EXERCISE REQUIREMENTS — Continue the forum post about standard scaling a sparse matrix, starting right after its last sentence.

EXCERPT PROVIDED —
Search code examples
pythonmachine-learningscikit-learnsparse-matrix

How exactly does Standard Scaling a Sparse Matrix work?


I am currently reading "Hands-On Machine Learning with Scikit-Learn, Keras and TensorFlow" and came across a Tip stating "If you want to scale a sparse matrix without converting it to a dense matrix first, you can use a StandardScaler with its with_mean hyperparameter set to False: it will only divide the data by the standard deviation, without subtracting the mean (as this would break sparsity)." so I tried it out to understand what it is doing. However, the result does not seem to be scaled at all. I created a csr_matrix from a np.array and used a StandardScaler with with_mean=False as parameter. After that, I fit_transformed the matrix. The non-zero results are all the same and nothing is scaled. I don't even understand how the results are calculated. I thought the mean value is set to zero and we are scaling every non-zero value based on the standard deviation of its corresponding column but this method would've given me the scaled value 1.732 which is not the same as the output.

PROVIDED INFORMATION —
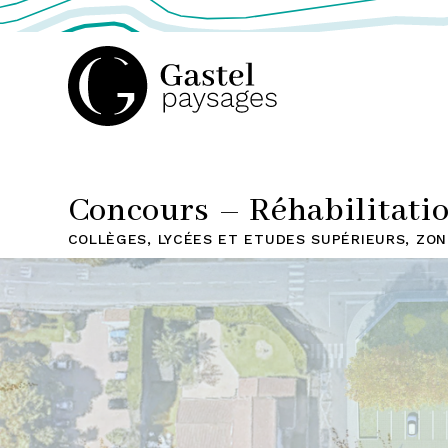
GASTEL
PAYSAGES,
Concours – Réhabilitation
COLLÈGES, LYCÉES ET ETUDES SUPÉRIEURS
,
ZON
ATELIER
DE
PAYSAGE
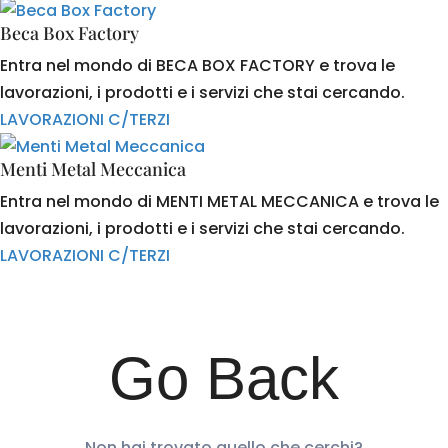
Beca Box Factory
Entra nel mondo di BECA BOX FACTORY e trova le
lavorazioni, i prodotti e i servizi che stai cercando.
LAVORAZIONI C/TERZI
Menti Metal Meccanica
Entra nel mondo di MENTI METAL MECCANICA e trova le
lavorazioni, i prodotti e i servizi che stai cercando.
LAVORAZIONI C/TERZI
Go Back
Non hai trovato quello che cerchi?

TASK RESPONSE —
from sklearn.preprocessing import StandardScaler
from scipy.sparse import csr_matrix
import numpy as np

X = csr_matrix(np.array([[0, 0, 1], [0, 2, 0], [3, 0, 0]]))
scaler = StandardScaler(with_mean=False)
X_scaled = scaler.fit_transform(X)
print(X_scaled)
print(X_scaled.toarray())


This outputs:

  (0, 2)    2.1213203435596424
  (1, 1)    2.1213203435596424
  (2, 0)    2.1213203435596424

[[0.         0.         2.12132034]
 [0.         2.12132034 0.        ]
 [2.12132034 0.         0.        ]]

Am I doing something wrong or am I misunderstanding something?

I'm not sure if this is what I expected.


Solution

  • With with_mean=False, StandardScaler is only dividing each column by its standard deviation.
    As you can see below, for any number i, this will return 2.12132...

    for i in range(1,4):
        s = np.std([0,0,i])
        print(f"{i} / {s:0.5f} = {i/s:0.5f}")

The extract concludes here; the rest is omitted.